Why would even an optimist conclude that things must get worse ? Consider the following:
-Every government in the Western world is increasing spending on government programs [properly termed welfare but called a 'stimulus'] incurring trillions more in deficits and debt.

-Every state in the Western world is printing money and has zero or negative real interest rates [two of the factors which created the current recession].

-Every state wants more regulation, more government oversight and more government ownership of the economy – actions which will retard economic growth and destroy private capital.

-Personal incomes are falling – along with employment levels. As incomes fall, asset values must fall as well. People for example in 2010 will not be able to afford to buy any large asset including a car or a house, at 2009 levels. We will have short term deflation; followed by a longer term inflation [due to the trillions of dollars being printed and the future devaluation of the currency that ensures.]

-Corporate earnings are off by 50% in most industries. This will mean a real decline in wages paid, and more layoffs.

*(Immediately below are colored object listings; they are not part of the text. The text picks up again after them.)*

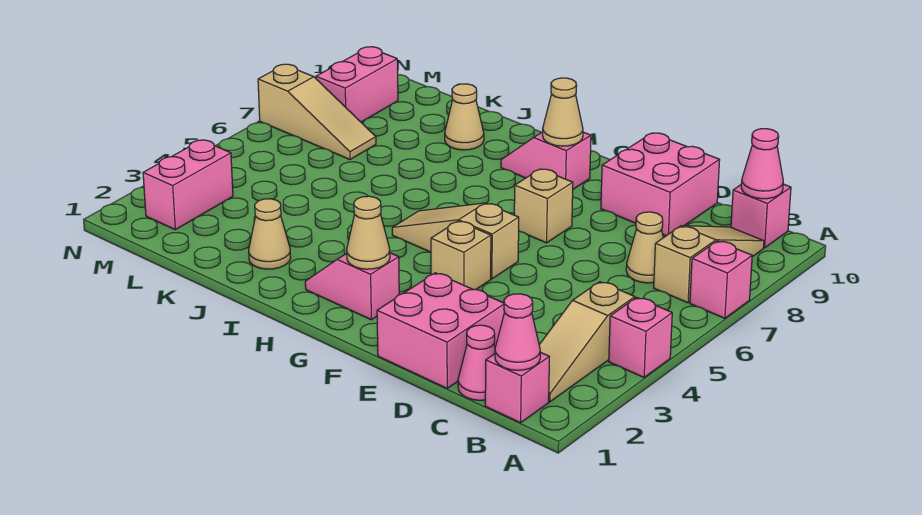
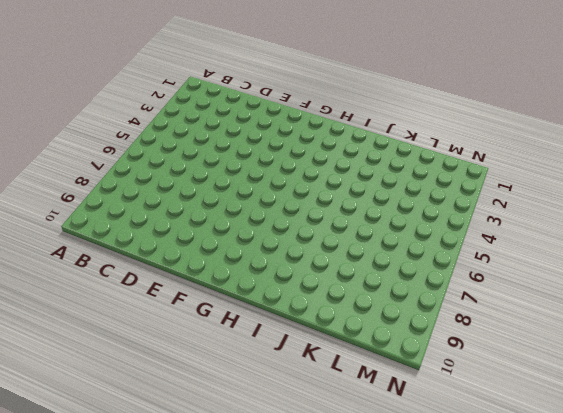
none -> pink brick A4 level 1
none -> pink brick A7 level 1
none -> pink brick B1 level 1

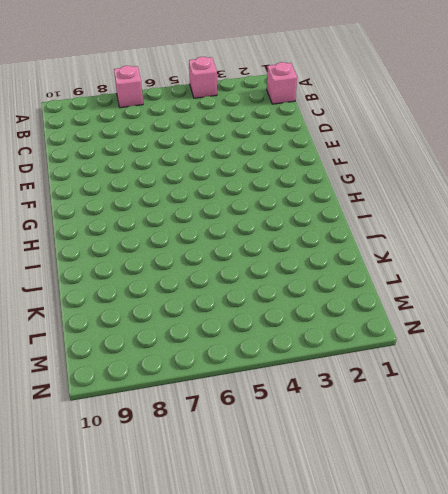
none -> tan slope B2:B4 level 1 top 4
none -> tan slope B7:B9 level 1 top 7
none -> pink brick B10 level 1

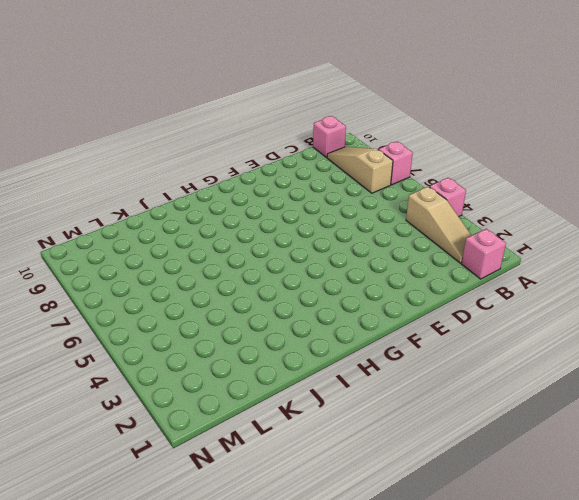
none -> pink cone C1 level 1
none -> tan cone C7 level 1
none -> pink brick D1:E2 level 1

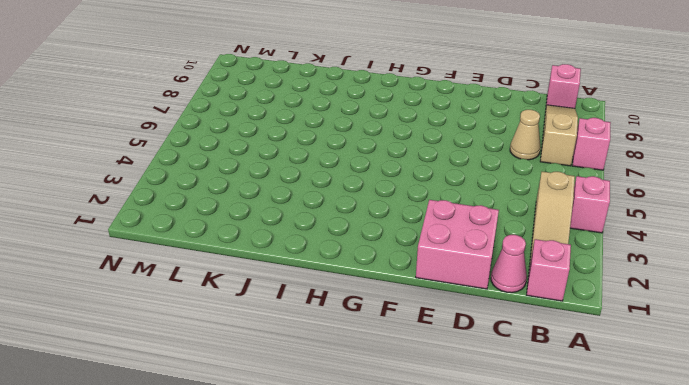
none -> pink brick D9:E10 level 1
none -> tan brick F4 level 1
none -> tan slope F5:H5 level 1 top F

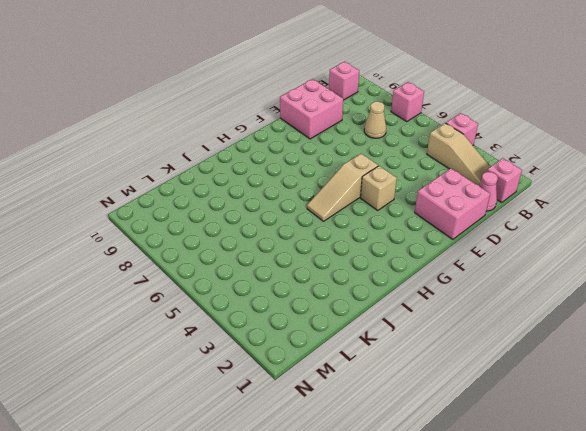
none -> tan slope B7:B9 level 1 top 7
none -> tan brick F7 level 1
none -> pink slope G2:H2 level 1 top G

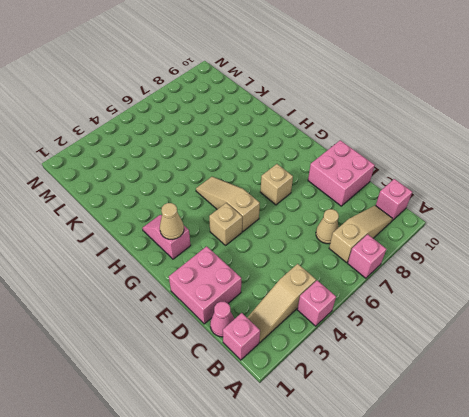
none -> pink slope G9:H9 level 1 top G
none -> tan cone J2 level 1
none -> tan cone J9 level 1

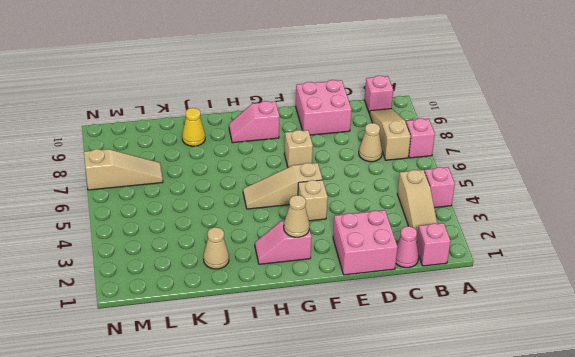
yellow cone J9 level 1 -> tan cone J9 level 1
none -> pink brick M2:M3 level 1
none -> pink brick M8:M9 level 1
none -> pink cone B1 level 2

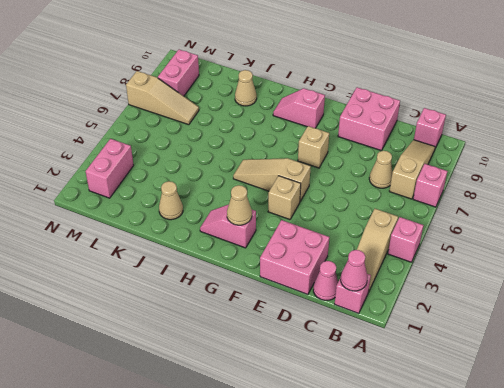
none -> pink cone B10 level 2
none -> tan cone G9 level 2

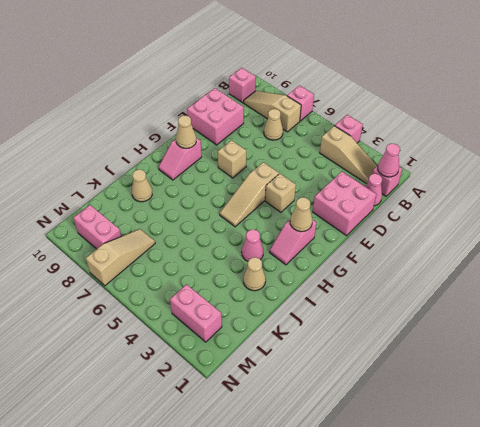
pink cone I3 level 1 -> pink cone B10 level 2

-International trade is falling. According to a well respected analyst, "After growing in every quarter during the last three years, real goods exports fell 34.9% at an annual rate, the worst performance in more than three decades." (www.dismal.com) As world GDP falls so will trade decline.

And perhaps worse of all:

-European banks might need anywhere from 5-$25 Trillion [or 1.5 times the size of the EU economy] to survive. If this is true it will destroy the European economy: "Part of the problem is that European banks were far more highly leveraged than US banks. Some banks were reportedly leveraged 50:1. And they lent money to Eastern European projects and businesses which are now facing severe financial strain and plummeting local currencies.”

-Nouriel Roubini (www.RGEmonitor.com and professor at NYU) estimates that US banks will announce future losses of $1.7-1.8 trillion out of a total of about $3 trillion in total financial system losses. His base assumptions are not all that bearish, given what we know: a 5% GDP contraction and 9% unemployment, with housing prices down another 20%. All those estimates are quite plausible.

It is not fun being negative. Neither is it right to be pollyannish. Thanks to government distortions there will most likely be a financial and sovereign debt default recession in our near to mid-term future . Real unemployment rates are already at 15% in North America. The US has lost 2 million jobs in the past year and will lose another 2 million this year. Europe is faring worse. The consequences of too much debt and over leveraging, combined with government corruption and political distortions are enormous.

We are only now coming to the realization what 60 years of government growth, including an addiction to drive up land values and force citizens to consume, really means. What remains to be seen is if we have the intelligence to understand why it all happened, and what we should not do going forward. Somehow with the ever-growing mommy state, Obama, and the radical leftists assuming even more power, that is highly doubtful.